◆ **Your assignment**
Below are records to transcribe exactly, without their pictures.

Records contained in a dataset:
--- START ---
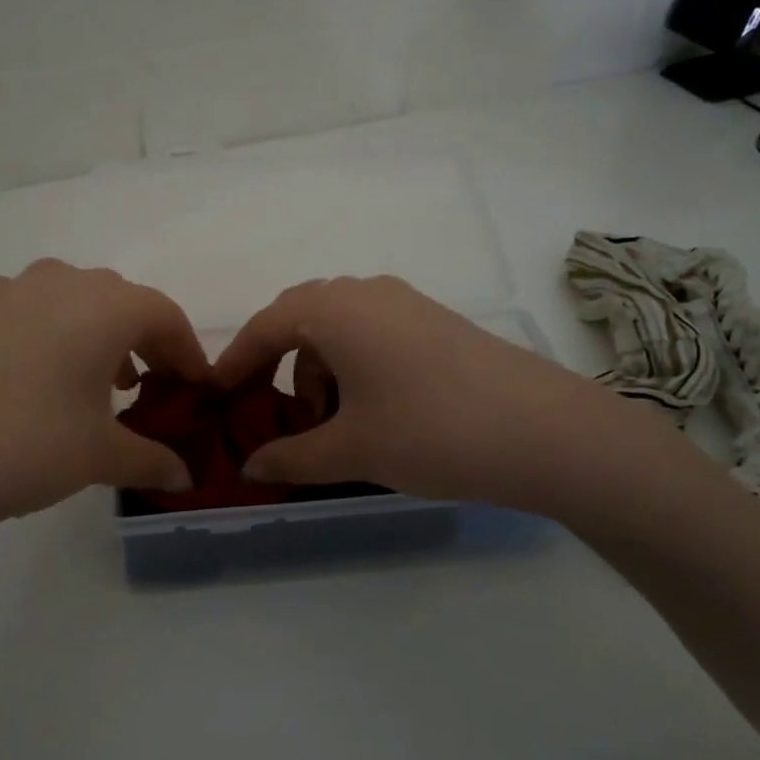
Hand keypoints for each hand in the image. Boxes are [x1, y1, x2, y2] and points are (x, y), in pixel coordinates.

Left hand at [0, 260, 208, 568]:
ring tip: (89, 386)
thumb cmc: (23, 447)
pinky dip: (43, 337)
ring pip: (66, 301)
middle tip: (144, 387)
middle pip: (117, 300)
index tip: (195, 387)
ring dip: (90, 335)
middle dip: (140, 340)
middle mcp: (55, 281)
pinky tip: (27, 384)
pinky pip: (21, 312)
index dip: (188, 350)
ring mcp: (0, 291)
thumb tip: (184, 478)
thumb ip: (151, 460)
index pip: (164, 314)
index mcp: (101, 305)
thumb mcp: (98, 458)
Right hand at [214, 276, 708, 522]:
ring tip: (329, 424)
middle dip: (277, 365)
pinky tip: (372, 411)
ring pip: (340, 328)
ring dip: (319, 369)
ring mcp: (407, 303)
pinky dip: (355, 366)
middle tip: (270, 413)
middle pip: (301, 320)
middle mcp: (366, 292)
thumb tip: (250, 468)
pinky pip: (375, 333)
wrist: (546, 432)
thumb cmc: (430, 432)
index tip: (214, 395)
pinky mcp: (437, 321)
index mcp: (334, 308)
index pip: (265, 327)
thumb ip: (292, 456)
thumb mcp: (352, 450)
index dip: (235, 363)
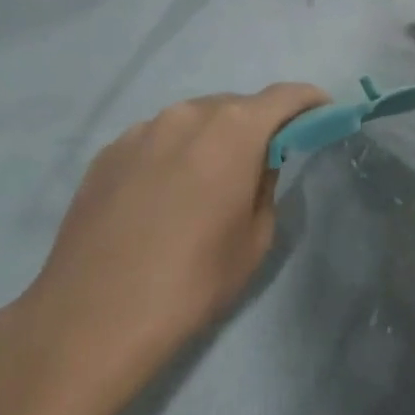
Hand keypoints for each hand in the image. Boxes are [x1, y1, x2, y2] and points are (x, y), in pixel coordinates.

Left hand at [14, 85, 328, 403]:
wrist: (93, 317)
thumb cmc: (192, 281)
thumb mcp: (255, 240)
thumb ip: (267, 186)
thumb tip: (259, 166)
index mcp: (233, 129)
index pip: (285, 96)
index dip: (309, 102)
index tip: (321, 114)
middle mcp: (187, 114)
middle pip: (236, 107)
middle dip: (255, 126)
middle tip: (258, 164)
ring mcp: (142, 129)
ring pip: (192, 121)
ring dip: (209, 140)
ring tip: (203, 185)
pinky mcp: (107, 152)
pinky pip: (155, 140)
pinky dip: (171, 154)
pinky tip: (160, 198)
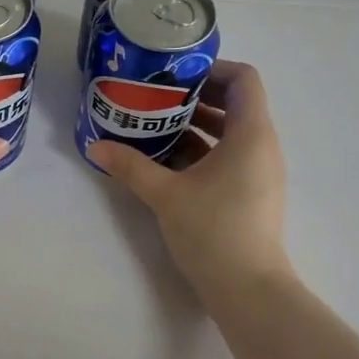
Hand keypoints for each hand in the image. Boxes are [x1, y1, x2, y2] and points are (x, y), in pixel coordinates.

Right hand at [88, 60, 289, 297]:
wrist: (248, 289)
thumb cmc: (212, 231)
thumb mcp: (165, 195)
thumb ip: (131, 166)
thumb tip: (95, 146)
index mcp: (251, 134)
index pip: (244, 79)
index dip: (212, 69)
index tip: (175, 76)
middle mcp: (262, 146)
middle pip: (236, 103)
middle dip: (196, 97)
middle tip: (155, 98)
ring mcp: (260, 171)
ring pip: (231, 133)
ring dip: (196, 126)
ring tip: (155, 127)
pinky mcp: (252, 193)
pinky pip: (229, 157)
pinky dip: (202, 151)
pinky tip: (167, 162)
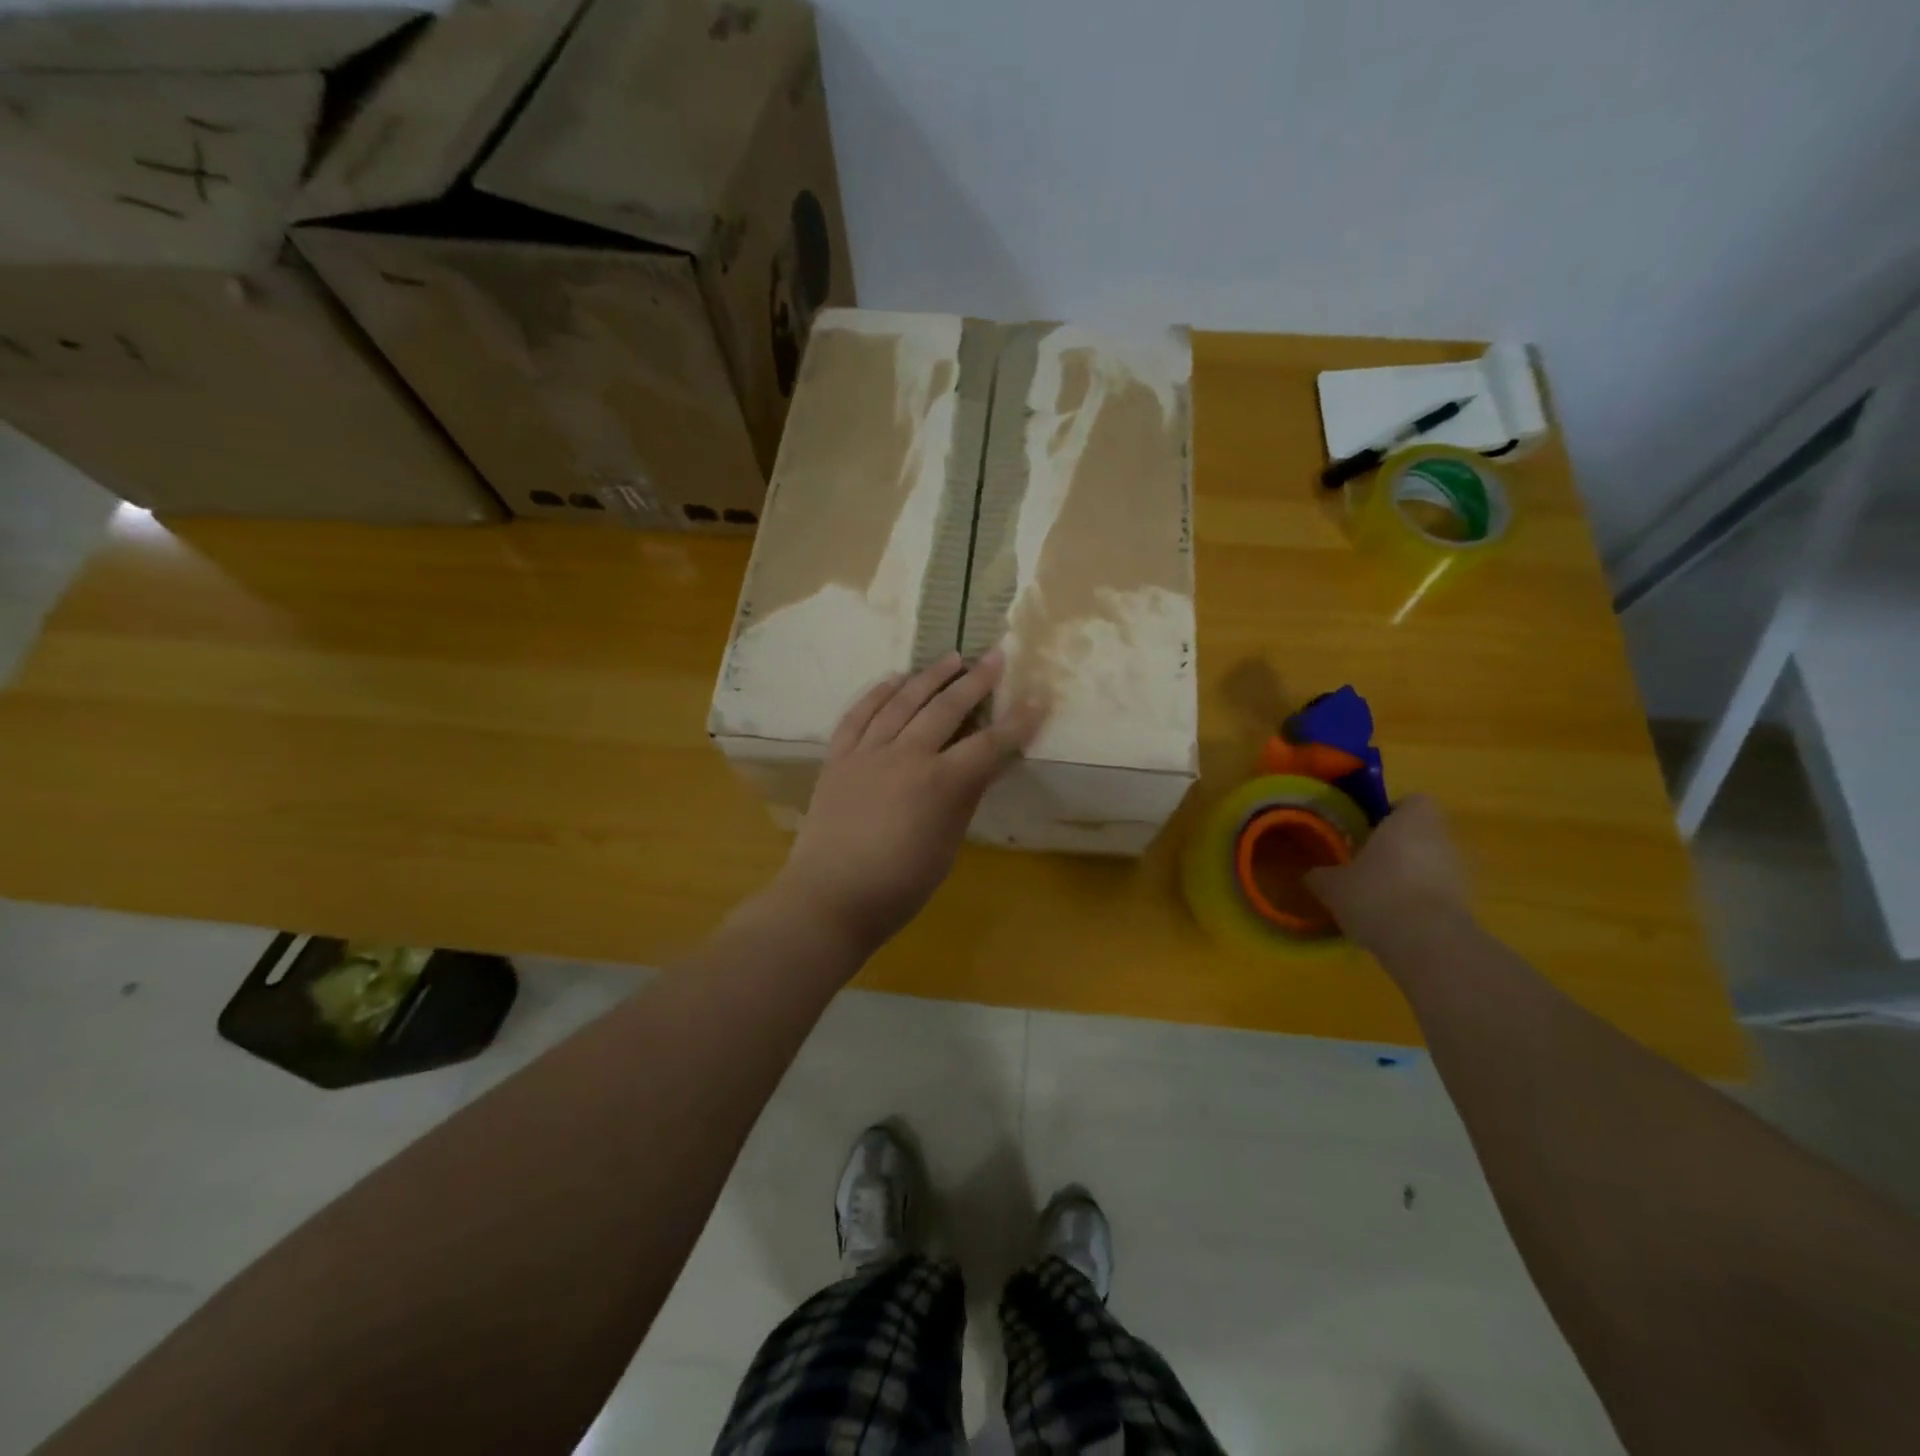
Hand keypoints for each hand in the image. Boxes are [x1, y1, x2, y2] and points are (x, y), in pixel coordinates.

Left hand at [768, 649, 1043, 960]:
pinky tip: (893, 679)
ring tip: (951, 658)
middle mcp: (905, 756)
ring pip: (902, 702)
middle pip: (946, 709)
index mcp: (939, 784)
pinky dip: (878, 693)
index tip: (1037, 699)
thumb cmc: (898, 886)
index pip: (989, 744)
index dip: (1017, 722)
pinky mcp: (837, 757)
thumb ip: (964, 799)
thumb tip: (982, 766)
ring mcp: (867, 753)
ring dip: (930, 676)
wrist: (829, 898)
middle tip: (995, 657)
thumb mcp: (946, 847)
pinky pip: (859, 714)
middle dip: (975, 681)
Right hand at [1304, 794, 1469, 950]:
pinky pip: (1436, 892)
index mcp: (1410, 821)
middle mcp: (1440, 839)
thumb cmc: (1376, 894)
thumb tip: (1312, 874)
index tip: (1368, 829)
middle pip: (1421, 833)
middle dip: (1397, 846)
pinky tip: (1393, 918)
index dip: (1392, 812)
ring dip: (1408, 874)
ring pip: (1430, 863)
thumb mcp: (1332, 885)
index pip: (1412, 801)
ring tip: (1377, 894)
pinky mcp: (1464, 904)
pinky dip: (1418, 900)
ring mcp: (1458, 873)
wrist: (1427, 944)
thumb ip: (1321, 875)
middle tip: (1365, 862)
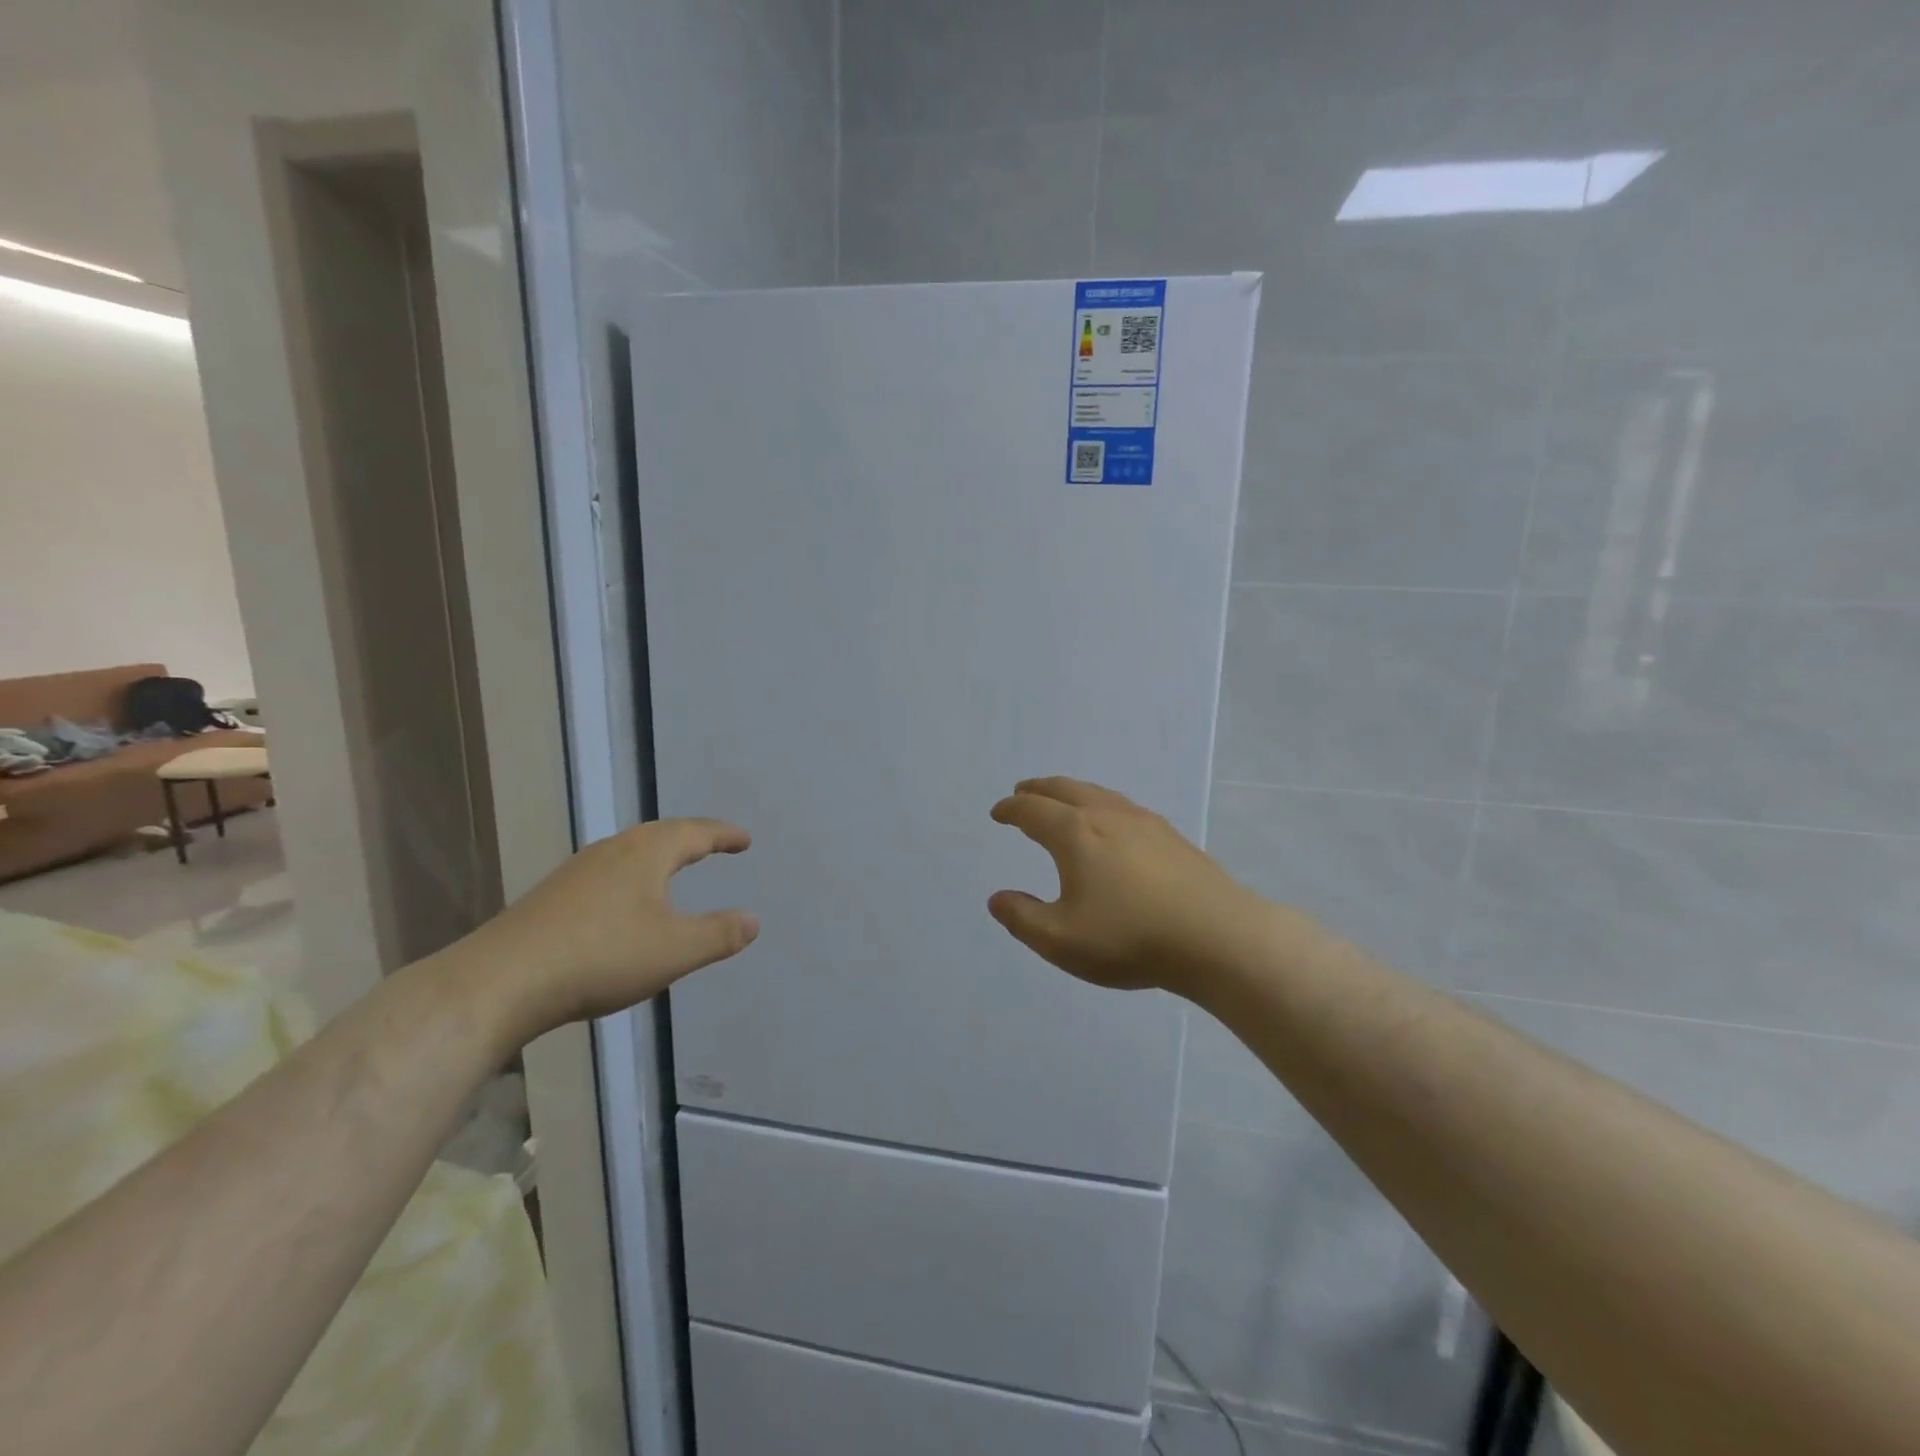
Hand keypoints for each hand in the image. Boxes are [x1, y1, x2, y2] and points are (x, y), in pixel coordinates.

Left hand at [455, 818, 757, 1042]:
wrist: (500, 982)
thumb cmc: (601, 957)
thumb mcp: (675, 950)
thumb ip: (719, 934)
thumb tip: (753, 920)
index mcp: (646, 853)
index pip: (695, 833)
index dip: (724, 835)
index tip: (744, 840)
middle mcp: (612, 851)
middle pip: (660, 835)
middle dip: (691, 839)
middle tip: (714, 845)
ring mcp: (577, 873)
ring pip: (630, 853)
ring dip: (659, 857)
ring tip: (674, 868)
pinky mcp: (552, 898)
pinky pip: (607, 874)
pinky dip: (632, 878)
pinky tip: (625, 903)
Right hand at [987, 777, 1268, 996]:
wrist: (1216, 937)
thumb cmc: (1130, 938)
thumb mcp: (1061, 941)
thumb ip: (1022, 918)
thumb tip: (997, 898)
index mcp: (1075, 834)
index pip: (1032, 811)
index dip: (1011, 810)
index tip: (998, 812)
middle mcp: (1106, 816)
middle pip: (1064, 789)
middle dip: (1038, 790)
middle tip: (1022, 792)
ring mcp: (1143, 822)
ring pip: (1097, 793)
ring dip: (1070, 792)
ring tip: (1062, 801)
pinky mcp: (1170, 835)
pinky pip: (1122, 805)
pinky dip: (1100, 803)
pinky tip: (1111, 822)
--- END ---
◆ **Task response**
Hand keypoints for each hand in the image. Boxes are [x1, y1, x2, y2] and points are (x, y), in pixel coordinates.

Left hand at [0, 260, 208, 568]:
ring tip: (89, 386)
thumb cmc: (23, 447)
pinky dip: (43, 337)
ring pip: (66, 301)
middle tip: (144, 387)
middle pip: (117, 300)
index tip: (195, 387)
ring dip: (90, 335)
middle dip: (140, 340)
middle mcp: (55, 281)
pinky tip: (27, 384)
pinky pip: (21, 312)
index dip: (188, 350)
ring mcp: (0, 291)
thumb tip: (184, 478)
thumb ip: (151, 460)
index pip: (164, 314)
index mcp: (101, 305)
thumb mcp: (98, 458)
Right hand at [214, 276, 708, 522]:
ring tip: (329, 424)
middle dip: (277, 365)
pinky tip: (372, 411)
ring pip: (340, 328)
ring dip: (319, 369)
ring mcp: (407, 303)
pinky dip: (355, 366)
middle tip: (270, 413)
middle pip: (301, 320)
middle mcp: (366, 292)
thumb tip: (250, 468)
pinky pip: (375, 333)
wrist: (546, 432)
thumb cmc: (430, 432)
index tip: (214, 395)
pinky mcp: (437, 321)
index mcp: (334, 308)
index pip: (265, 327)
thumb ip: (292, 456)
thumb mcp: (352, 450)
index dip: (235, 363)
Hand keypoints for each hand in the image. Boxes are [x1, y1, x2, y2] and points are (x, y), in pixel coordinates.

Left hand at [14, 85, 328, 403]:
wrist: (93, 317)
thumb cmc: (192, 281)
thumb mcp: (255, 240)
thumb ip: (267, 186)
thumb tip: (259, 166)
index mcp: (233, 129)
index pip: (285, 96)
index dip: (309, 102)
index tip: (321, 114)
middle mcp: (187, 114)
middle pip: (236, 107)
middle dip: (255, 126)
middle tip: (258, 164)
ring mcp: (142, 129)
ring pip: (192, 121)
ring dip: (209, 140)
ring tip: (203, 185)
pinky mcp: (107, 152)
pinky pip: (155, 140)
pinky dip: (171, 154)
pinky tip: (160, 198)
Hand keypoints for each hand in the image. Boxes are [x1, y1, x2, y2] and points are (x, y), in pixel coordinates.

Right hand at [88, 60, 289, 297]:
wrist: (248, 289)
thumb cmc: (212, 231)
thumb mcp: (165, 195)
thumb ip: (131, 166)
thumb tip: (95, 146)
index mcp: (251, 134)
index pip: (244, 79)
index dip: (212, 69)
index tip: (175, 76)
middle mcp: (262, 146)
middle pip: (236, 103)
middle dip: (196, 97)
middle tip: (155, 98)
ring mcp: (260, 171)
ring pip: (231, 133)
ring dip: (196, 126)
ring tip: (155, 127)
pinky mcp: (252, 193)
pinky pip: (229, 157)
pinky dip: (202, 151)
pinky tip: (167, 162)
Hand keypoints for each hand in the image. Boxes are [x1, y1, x2, y2] and points are (x, y), in pixel coordinates.

Left hand at [768, 649, 1043, 960]:
pinky tip: (893, 679)
ring tip: (951, 658)
middle mcp: (905, 756)
ring pip: (902, 702)
middle pip: (946, 709)
index mcp: (939, 784)
pinky dip: (878, 693)
index tip: (1037, 699)
thumb cmc: (898, 886)
index pip: (989, 744)
index dip: (1017, 722)
pinky mcp: (837, 757)
thumb ip: (964, 799)
thumb tip: (982, 766)
ring mcp: (867, 753)
ring dip: (930, 676)
wrist: (829, 898)
middle tip: (995, 657)
thumb mcp: (946, 847)
pinky pip: (859, 714)
middle dip: (975, 681)
Right hand at [1304, 794, 1469, 950]:
pinky pip: (1436, 892)
index mcp: (1410, 821)
middle mcp: (1440, 839)
thumb cmc: (1376, 894)
thumb tip: (1312, 874)
index tip: (1368, 829)
middle pip: (1421, 833)
middle dip: (1397, 846)
pinky tip: (1393, 918)
index dip: (1392, 812)
ring dip: (1408, 874)
ring pip: (1430, 863)
thumb mcp: (1332, 885)
index pip: (1412, 801)
ring tip: (1377, 894)
pinky mcp: (1464, 904)
pinky dip: (1418, 900)
ring mcp: (1458, 873)
wrist: (1427, 944)
thumb ip: (1321, 875)
middle tip: (1365, 862)
Hand keypoints for each hand in the image. Boxes are [x1, y1, x2, y2] and points are (x, y), in pixel coordinates.

Left hand at [455, 818, 757, 1042]:
wrist: (500, 982)
thumb cmc: (601, 957)
thumb mcp: (675, 950)
thumb ip: (719, 934)
thumb tip: (753, 920)
index mcp: (646, 853)
index pip: (695, 833)
index dip: (724, 835)
index tip: (744, 840)
middle mcp: (612, 851)
middle pip: (660, 835)
middle dip: (691, 839)
middle tip: (714, 845)
ring mcp: (577, 873)
ring pip: (630, 853)
ring dip: (659, 857)
ring tip: (674, 868)
pinky mcp: (552, 898)
pinky pip: (607, 874)
pinky dip: (632, 878)
pinky tip: (625, 903)
Right hand at [987, 777, 1268, 996]:
wrist: (1216, 937)
thumb cmc: (1130, 938)
thumb mcp: (1061, 941)
thumb ip: (1022, 918)
thumb tip: (997, 898)
index mcp: (1075, 834)
index pip: (1032, 811)
index dip: (1011, 810)
index tip: (998, 812)
middle mcp: (1106, 816)
middle pip: (1064, 789)
middle dip: (1038, 790)
middle tip: (1022, 792)
ring mcp: (1143, 822)
ring pip: (1097, 793)
ring dip: (1070, 792)
ring tip: (1062, 801)
pinky mcp: (1170, 835)
pinky pip: (1122, 805)
pinky dip: (1100, 803)
pinky tip: (1111, 822)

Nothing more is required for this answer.